Exercise -
Nothing in the entries below may be altered; print them as they stand.

Input data -
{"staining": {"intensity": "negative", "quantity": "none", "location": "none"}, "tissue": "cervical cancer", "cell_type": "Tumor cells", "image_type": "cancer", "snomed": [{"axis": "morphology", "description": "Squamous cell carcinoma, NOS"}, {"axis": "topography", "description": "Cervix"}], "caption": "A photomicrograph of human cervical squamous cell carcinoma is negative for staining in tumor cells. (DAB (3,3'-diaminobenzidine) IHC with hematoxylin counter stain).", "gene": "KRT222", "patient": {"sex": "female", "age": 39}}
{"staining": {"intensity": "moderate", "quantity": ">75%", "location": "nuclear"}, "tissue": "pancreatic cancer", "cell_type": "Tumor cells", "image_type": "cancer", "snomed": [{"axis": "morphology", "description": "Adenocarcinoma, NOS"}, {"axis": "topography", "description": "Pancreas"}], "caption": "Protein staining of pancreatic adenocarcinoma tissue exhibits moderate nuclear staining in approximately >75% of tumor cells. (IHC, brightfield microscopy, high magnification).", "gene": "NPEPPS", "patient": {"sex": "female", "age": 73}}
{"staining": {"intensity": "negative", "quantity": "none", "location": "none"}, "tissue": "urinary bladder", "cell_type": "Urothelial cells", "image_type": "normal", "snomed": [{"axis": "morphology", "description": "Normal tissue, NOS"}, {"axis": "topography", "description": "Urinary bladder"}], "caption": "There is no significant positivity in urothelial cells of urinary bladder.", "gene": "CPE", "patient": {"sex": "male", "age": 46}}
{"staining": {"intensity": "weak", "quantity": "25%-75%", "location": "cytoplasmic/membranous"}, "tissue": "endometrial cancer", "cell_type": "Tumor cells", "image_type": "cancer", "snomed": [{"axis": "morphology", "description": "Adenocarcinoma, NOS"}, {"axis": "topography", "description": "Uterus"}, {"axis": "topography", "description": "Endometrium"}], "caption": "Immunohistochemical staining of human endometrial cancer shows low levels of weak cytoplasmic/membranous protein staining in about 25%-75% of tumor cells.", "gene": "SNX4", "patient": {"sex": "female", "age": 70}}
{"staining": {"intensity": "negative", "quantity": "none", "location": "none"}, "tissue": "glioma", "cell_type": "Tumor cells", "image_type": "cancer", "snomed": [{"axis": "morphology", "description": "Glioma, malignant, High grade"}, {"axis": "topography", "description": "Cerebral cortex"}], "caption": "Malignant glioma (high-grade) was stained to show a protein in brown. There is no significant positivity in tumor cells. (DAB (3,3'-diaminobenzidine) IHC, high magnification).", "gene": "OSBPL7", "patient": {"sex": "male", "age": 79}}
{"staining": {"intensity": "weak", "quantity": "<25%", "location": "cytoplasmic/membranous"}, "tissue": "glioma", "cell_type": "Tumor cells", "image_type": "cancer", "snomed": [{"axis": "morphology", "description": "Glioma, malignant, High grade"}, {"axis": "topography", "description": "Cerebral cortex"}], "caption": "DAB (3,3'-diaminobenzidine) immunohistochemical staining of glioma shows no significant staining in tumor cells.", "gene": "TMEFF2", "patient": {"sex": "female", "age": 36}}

Solved exercise -
{"staining": {"intensity": "negative", "quantity": "none", "location": "none"}, "tissue": "cervical cancer", "cell_type": "Tumor cells", "image_type": "cancer", "snomed": [{"axis": "morphology", "description": "Squamous cell carcinoma, NOS"}, {"axis": "topography", "description": "Cervix"}], "caption": "A photomicrograph of human cervical squamous cell carcinoma is negative for staining in tumor cells. (DAB (3,3'-diaminobenzidine) IHC with hematoxylin counter stain).", "gene": "KRT222", "patient": {"sex": "female", "age": 39}}
{"staining": {"intensity": "moderate", "quantity": ">75%", "location": "nuclear"}, "tissue": "pancreatic cancer", "cell_type": "Tumor cells", "image_type": "cancer", "snomed": [{"axis": "morphology", "description": "Adenocarcinoma, NOS"}, {"axis": "topography", "description": "Pancreas"}], "caption": "Protein staining of pancreatic adenocarcinoma tissue exhibits moderate nuclear staining in approximately >75% of tumor cells. (IHC, brightfield microscopy, high magnification).", "gene": "NPEPPS", "patient": {"sex": "female", "age": 73}}
{"staining": {"intensity": "negative", "quantity": "none", "location": "none"}, "tissue": "urinary bladder", "cell_type": "Urothelial cells", "image_type": "normal", "snomed": [{"axis": "morphology", "description": "Normal tissue, NOS"}, {"axis": "topography", "description": "Urinary bladder"}], "caption": "There is no significant positivity in urothelial cells of urinary bladder.", "gene": "CPE", "patient": {"sex": "male", "age": 46}}
{"staining": {"intensity": "weak", "quantity": "25%-75%", "location": "cytoplasmic/membranous"}, "tissue": "endometrial cancer", "cell_type": "Tumor cells", "image_type": "cancer", "snomed": [{"axis": "morphology", "description": "Adenocarcinoma, NOS"}, {"axis": "topography", "description": "Uterus"}, {"axis": "topography", "description": "Endometrium"}], "caption": "Immunohistochemical staining of human endometrial cancer shows low levels of weak cytoplasmic/membranous protein staining in about 25%-75% of tumor cells.", "gene": "SNX4", "patient": {"sex": "female", "age": 70}}
{"staining": {"intensity": "negative", "quantity": "none", "location": "none"}, "tissue": "glioma", "cell_type": "Tumor cells", "image_type": "cancer", "snomed": [{"axis": "morphology", "description": "Glioma, malignant, High grade"}, {"axis": "topography", "description": "Cerebral cortex"}], "caption": "Malignant glioma (high-grade) was stained to show a protein in brown. There is no significant positivity in tumor cells. (DAB (3,3'-diaminobenzidine) IHC, high magnification).", "gene": "OSBPL7", "patient": {"sex": "male", "age": 79}}
{"staining": {"intensity": "weak", "quantity": "<25%", "location": "cytoplasmic/membranous"}, "tissue": "glioma", "cell_type": "Tumor cells", "image_type": "cancer", "snomed": [{"axis": "morphology", "description": "Glioma, malignant, High grade"}, {"axis": "topography", "description": "Cerebral cortex"}], "caption": "DAB (3,3'-diaminobenzidine) immunohistochemical staining of glioma shows no significant staining in tumor cells.", "gene": "TMEFF2", "patient": {"sex": "female", "age": 36}}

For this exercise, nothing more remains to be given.